Un jour, Makoutou partit de bon matin dans son champ. Arrivé au tournant du chemin, il vit une bande de singes en train d’arracher ses plants de mil.
Il prit une lourde pierre, bien décidé à fracasser la tête du premier singe qu’il pourrait atteindre. Puis, se ravisant, il se dit : « Ne sont-ils pas comme moi, des êtres vivants ? Ils ont faim… De quel droit les tuerais-je pour ce méfait ? » Et il se contenta de les chasser. De retour chez lui, il vit une armée de fourmis s’engouffrer dans le sac de blé qu’il gardait précieusement en réserve. Vite, il se saisit d’une torche, bien décidé à aller enflammer la fourmilière. « Ai-je vraiment le droit de détruire le logis de ces créatures aussi travailleuses que moi ? », se dit-il. Et il rejeta au loin sa torche.
Entrant alors dans son poulailler, il surprit un serpent avec un poussin dans la gueule. Il attrapa une fourche pour embrocher le voleur. Mais, dans son coeur, une voix murmura : « Ce serpent a faim. Qu’est-ce qu’un poussin pour toi ? Respecte celui que Dieu a créé presque aussi intelligent que l’homme. » Et le brave Makoutou laissa le serpent s’enfuir par le trou de la haie.

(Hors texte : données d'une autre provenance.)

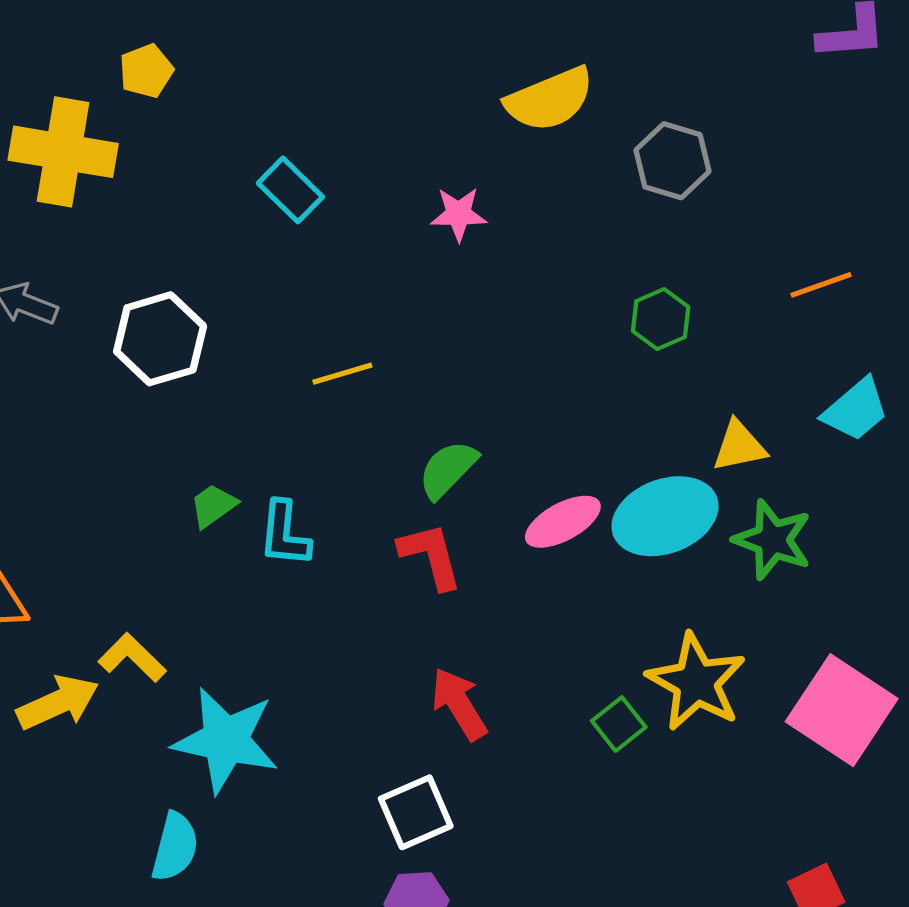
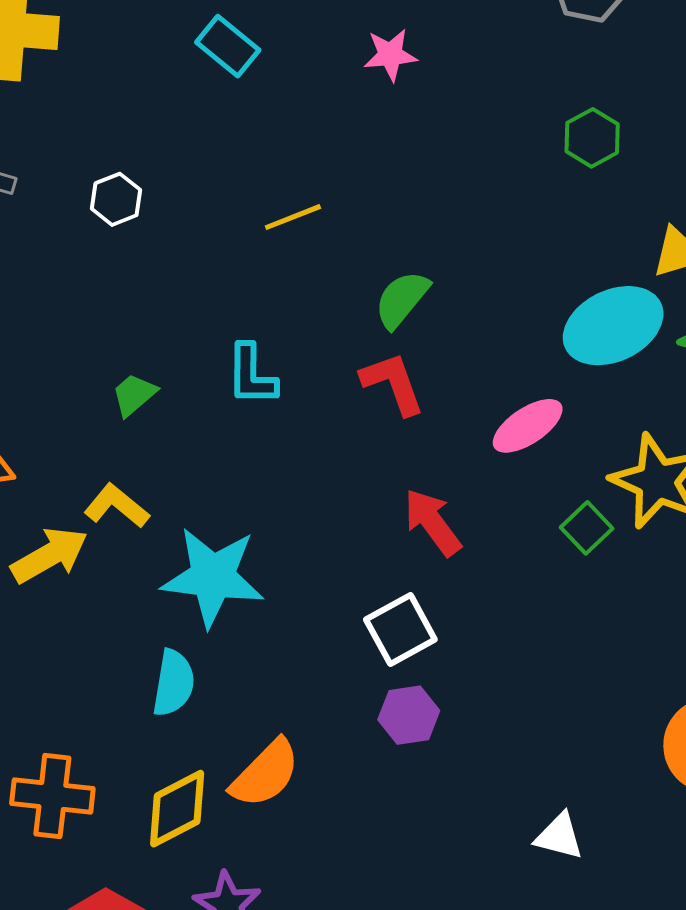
white hexagon: (160, 339) -> (116, 199), size x0.6
green trapezoid: (213, 506) -> (134, 395), moved
pink ellipse: (563, 522) -> (528, 426), moved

Vous l’avez compris ! Makoutou était le meilleur des hommes et comme tous les hommes sans malice, il avait des ennemis jaloux de lui. L’un d’eux, un jour, le dénonça comme voleur auprès du chef de village. Le pauvre Makoutou protesta tant et si bien de son innocence que le chef, soucieux de ne pas commettre une injustice, décida de le soumettre à trois épreuves : cueillir tous les fruits d’un immense fromager ; séparer les grains de sable et les grains de mil mélangés dans une profonde bassine ; tuer un buffle sauvage en le regardant sans ciller.
Que faire ? Makoutou s’approcha du fromager et commença à gémir devant la hauteur de l’arbre et la profusion de ses fruits. Les singes l’entendirent et décidèrent de l’aider. Ne les avait-il pas épargnés alors qu’ils avaient faim ? Aussitôt dit, aussitôt fait : les singes envahirent l’arbre et en moins d’une heure, Makoutou avait une montagne de fruits à ses pieds.
On le traîna devant la bassine de grains mêlés. Il avait la nuit pour tout trier. De nouveau, il se mit à pleurer. Mais les fourmis, qui avaient entendu parler de l’injustice faite à Makoutou, veillaient. « Ne crains rien, lui murmurèrent-elles. Nous ferons notre affaire de ces grains ! » Par milliers, elles se glissèrent dans la bassine et, aux premières lueurs de l’aube, deux tas bien nets se dressaient sur le sol : l’un de sable, l’autre de mil.
Makoutou fut tout aussi chanceux avec le buffle. Car le serpent, averti du malheur de l’homme qui l’avait épargné, se tenait tapi dans l’herbe, tout prêt du mufle de la bête sauvage. Et sur un signe de Makoutou qui fixait le buffle, il le piqua. Le buffle s’écroula et tous les villageois s’enfuirent, effrayés du pouvoir de Makoutou.
Son ennemi, pétrifié par la peur et la surprise, était resté sur place. Le serpent s’approcha de son talon, prêt à l’envoyer à la mort. Mais Makoutou le gentil lui fit signe de s’éloigner.
Le conte ne dit pas si Makoutou a bien fait d’épargner son ennemi.